When discussion continued on the underlying bill, Fishbein was the main opponent who addressed concerns with the legislation. The first conflict he mentioned was the oath he said he took to uphold the U.S. Constitution, stating that the Supremacy Clause in Article VI establishes that federal law takes precedence over state laws.
Other Republicans, and some Democrats, voiced similar concerns as lawmakers in other states who recently voted against adult-use legalization measures in their legislatures. Public safety and protecting youth were the main two mentioned by Republican Rep. Tom O’Dea.
“This is the most important vote that I will take in my nine years here, and I don’t say that lightly,” he said. “Mark my words: people will die when we pass this bill, because of this bill. Because of recreational marijuana being sold in Connecticut, more people will die.”
O’Dea offered an amendment to increase the legal age for adult-use cannabis from 21 to 25 years. He said he believed the commercialization of cannabis will harm the state’s youth. The amendment was rejected.
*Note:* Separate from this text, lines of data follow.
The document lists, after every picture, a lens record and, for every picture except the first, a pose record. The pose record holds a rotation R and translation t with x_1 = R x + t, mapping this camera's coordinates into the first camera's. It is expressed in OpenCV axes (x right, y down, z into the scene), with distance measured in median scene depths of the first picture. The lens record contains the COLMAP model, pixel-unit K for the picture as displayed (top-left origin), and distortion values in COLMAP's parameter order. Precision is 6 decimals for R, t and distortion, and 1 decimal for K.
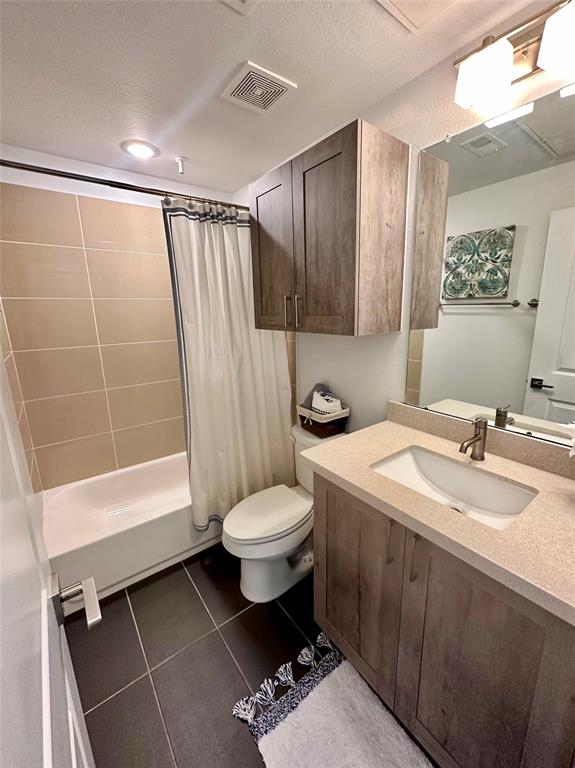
lens RADIAL K [[315.2, 0, 288.1], [0, 315.2, 378.3], [0, 0, 1]] dist [0.004551, 0.000223]
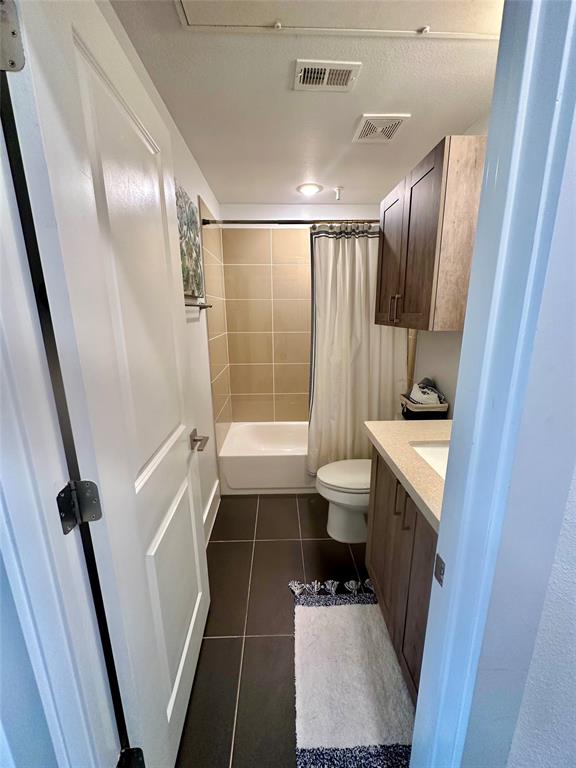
lens RADIAL K [[315.2, 0, 292.1], [0, 315.2, 386.1], [0, 0, 1]] dist [0.004551, 0.000223]
pose [[0.812699, 0.145878, -0.564128, 0.389136], [-0.132243, 0.989067, 0.065251, 0.040217], [0.567479, 0.021573, 0.823105, -0.154482]]
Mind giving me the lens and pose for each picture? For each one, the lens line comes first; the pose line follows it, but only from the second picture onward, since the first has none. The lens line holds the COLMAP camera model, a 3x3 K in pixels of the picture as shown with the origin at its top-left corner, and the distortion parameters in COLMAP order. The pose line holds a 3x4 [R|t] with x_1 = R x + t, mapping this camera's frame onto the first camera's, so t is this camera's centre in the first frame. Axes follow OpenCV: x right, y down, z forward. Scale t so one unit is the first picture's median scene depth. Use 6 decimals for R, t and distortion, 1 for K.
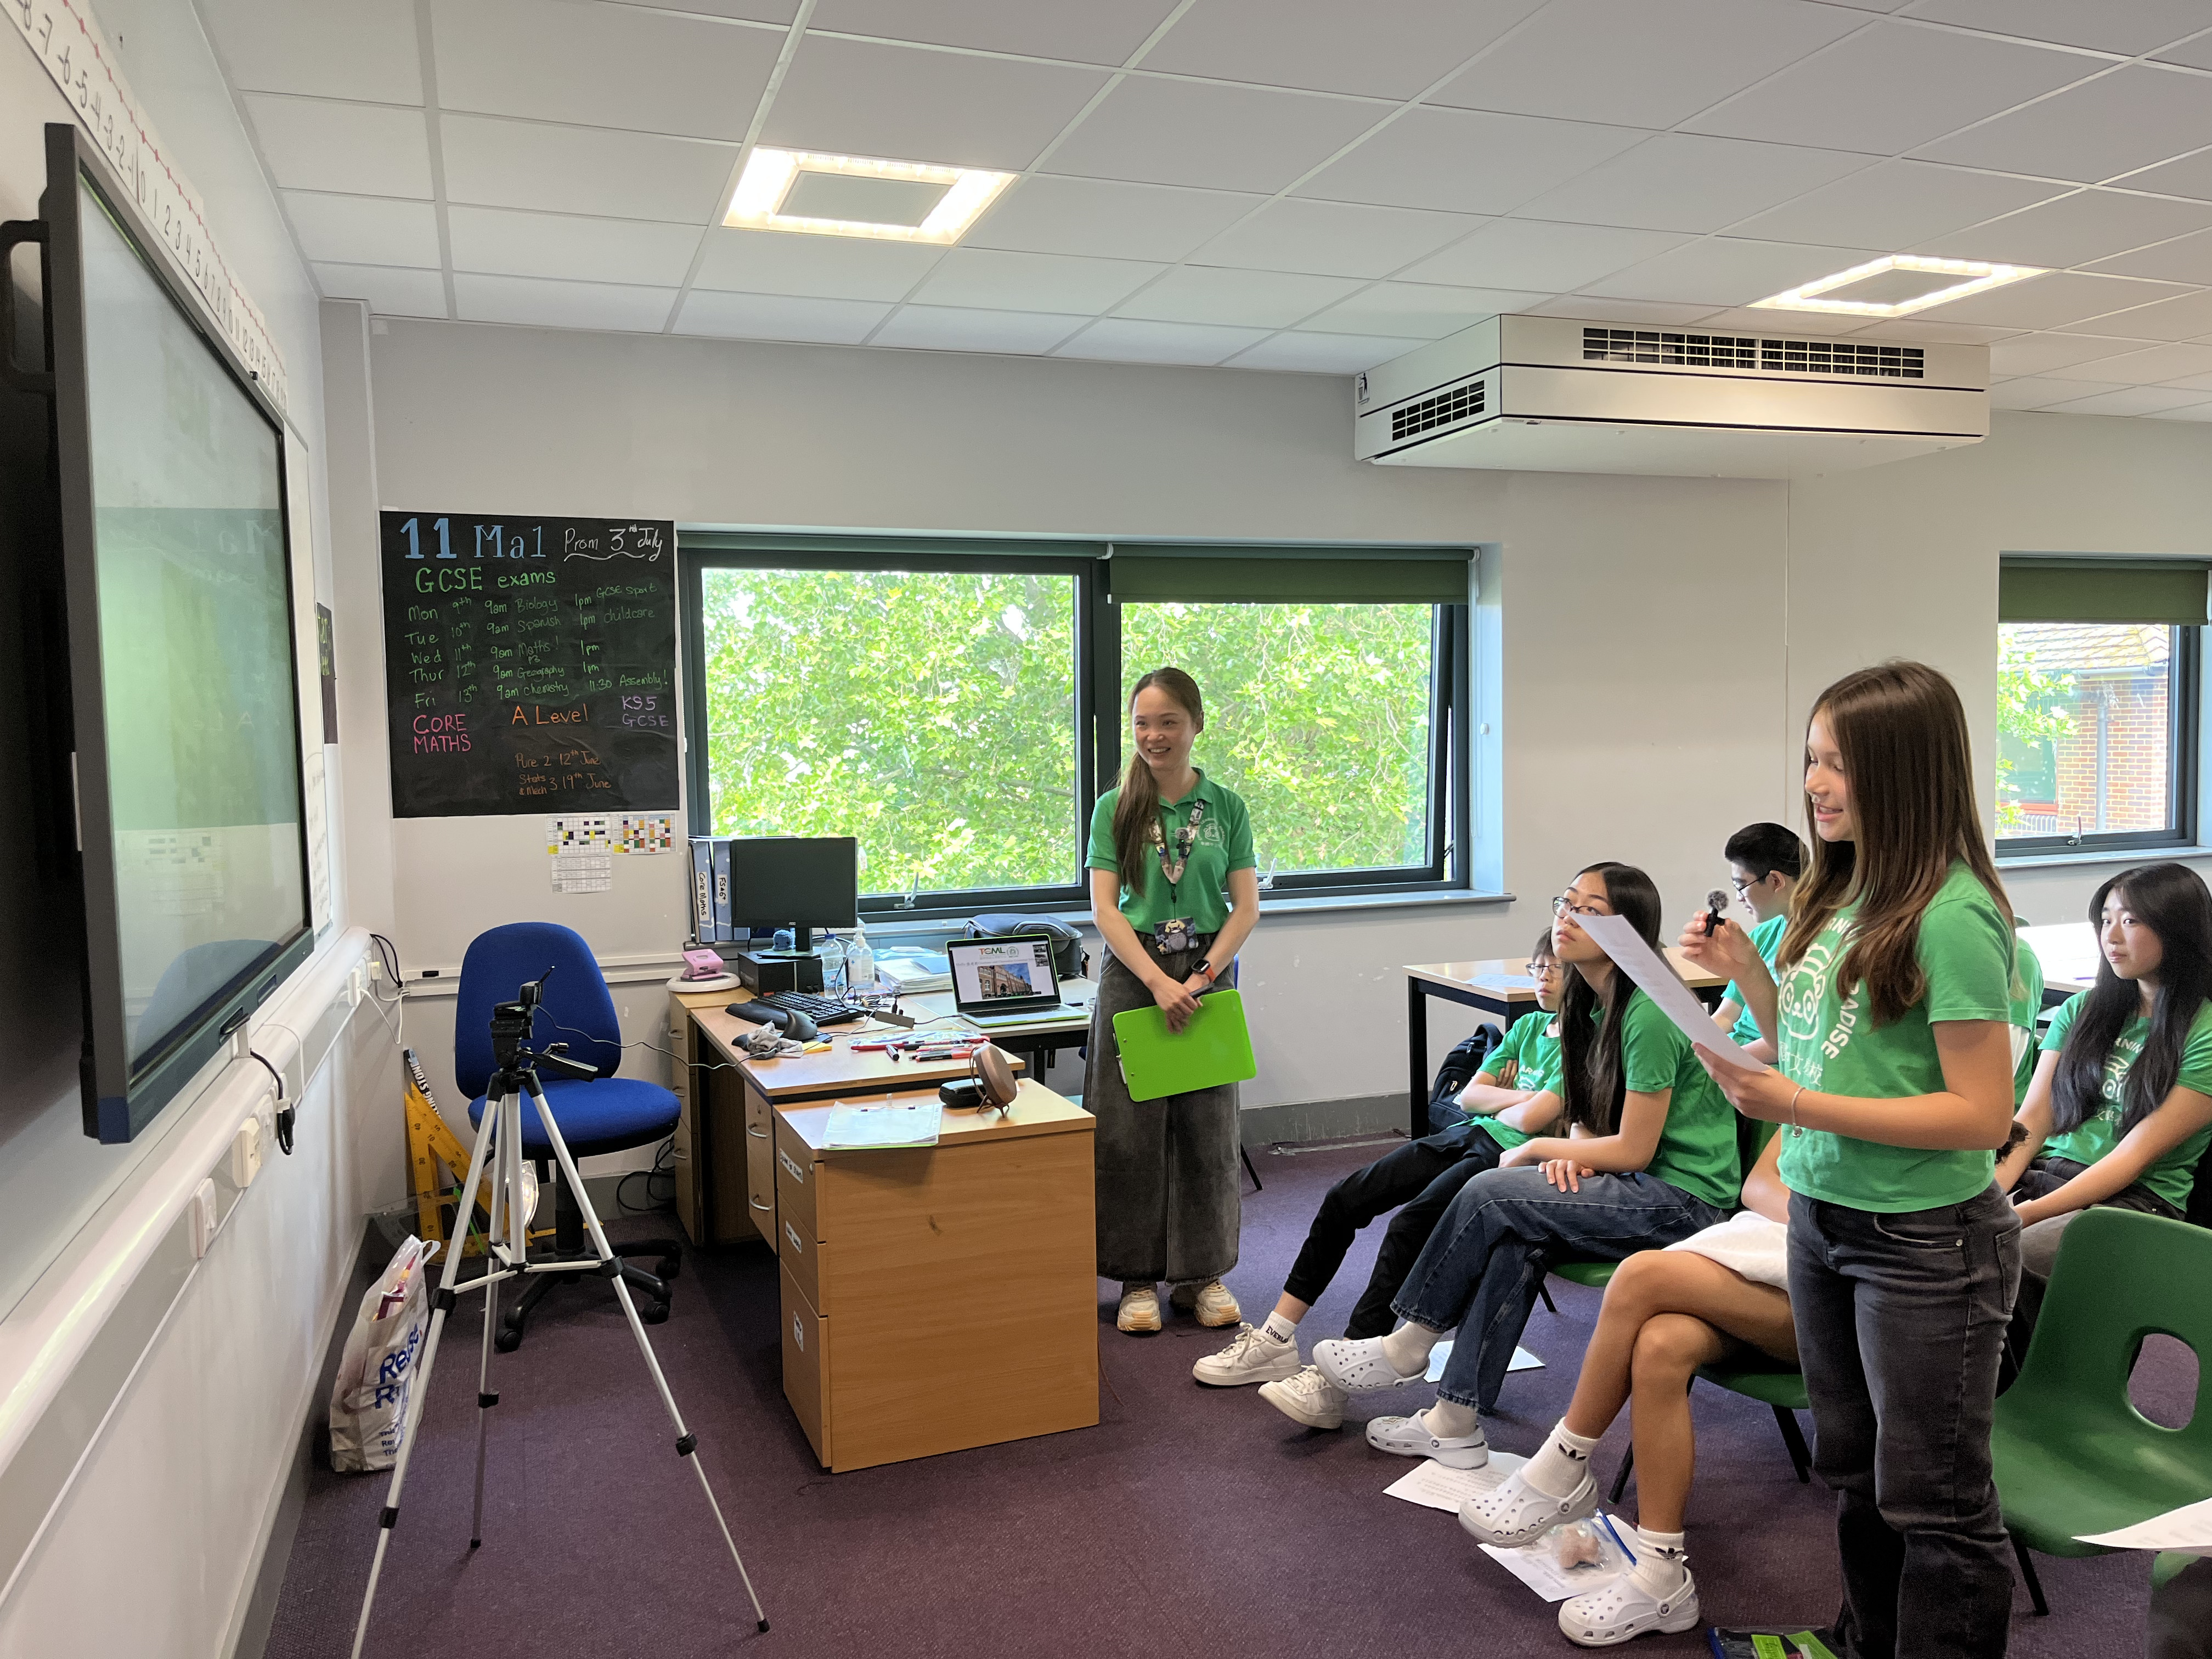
lens RADIAL K [[1663.4, 0, 1101.9], [0, 1663.4, 819.3], [0, 0, 1]] dist [0.012751, 0.000161]
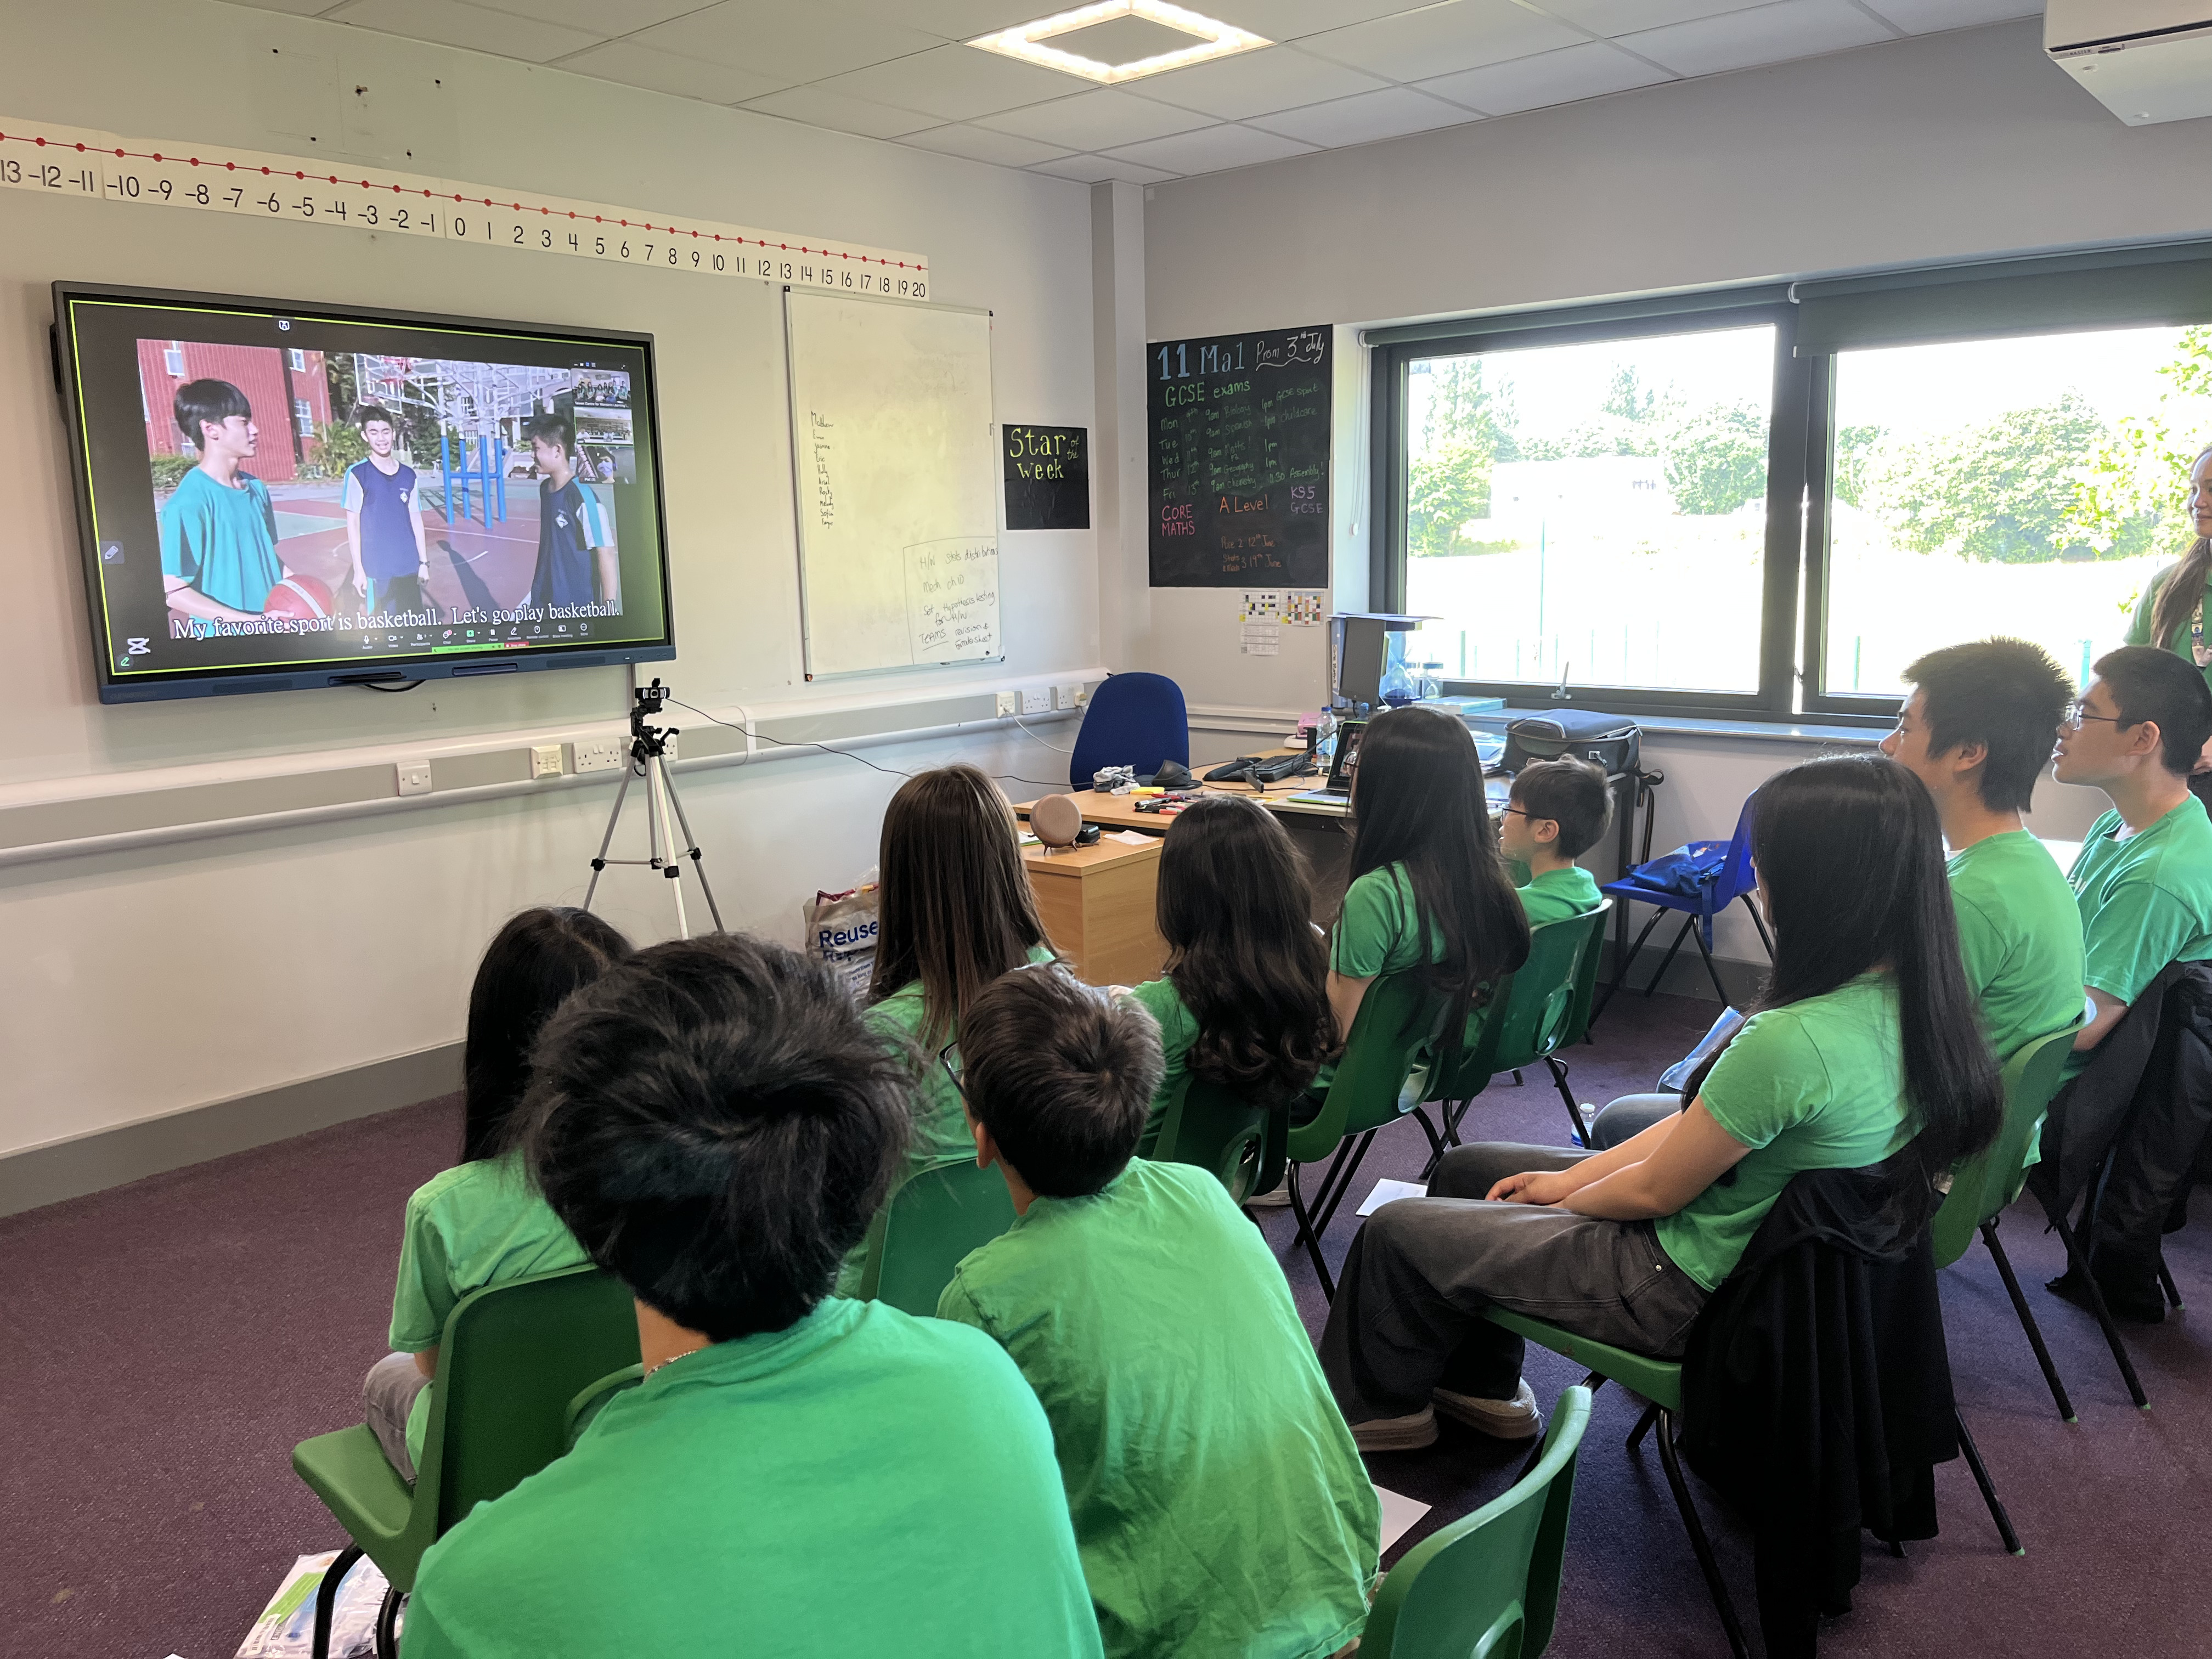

Having two young children himself, Stafstrom said he agreed that he does not want cannabis in the hands of youth.
“But I think actually what we are doing in this bill is putting in place a regulated marketplace,” Stafstrom said. “We are putting in place protections with respect to container sizes and dosage limits, and additional dollars for prevention, and the like, all of which are necessary in many respects because cannabis is legal on our borders whether we like it or not.”
To the north, Massachusetts legalized cannabis through a 2016 ballot measure. And to the west, New York’s legislature legalized cannabis earlier this year.
The war on drugs has failed Connecticut’s youth, failed its cities and has led to disparate impacts, Stafstrom said. That’s why the bill is titled “An act concerning responsible and equitable regulation of adult-use cannabis,” he said.
Later in the debate, Democratic Rep. Juan Candelaria provided an example of how an unregulated cannabis market affected his family.
“I had a niece who passed away because she was smoking marijuana and it was laced with PCP (phencyclidine),” he said. “The reason that I came around in support of adult-use cannabis is for that same reason—to protect the children. I am a father. I do have children. And I don’t want to see my children go through this path.
“What we are trying to attempt with this bill is to ensure that these kids do not have access.”
Democratic Rep. Jason Rojas, who as House majority leader helped negotiations between the governor’s office and the Legislature to agree upon the final version of the bill, said that now is the time to move in a different direction after a long and complicated road.
“It began with a federal prohibition on marijuana in 1937,” he said. “It was complicated by a war on drugs launched in 1971 that took a tough-on-crime approach—an approach that has impacted the lives of millions of Americans whose involvement with the use of a substance should have been treated as a public health matter rather than a criminal justice matter.”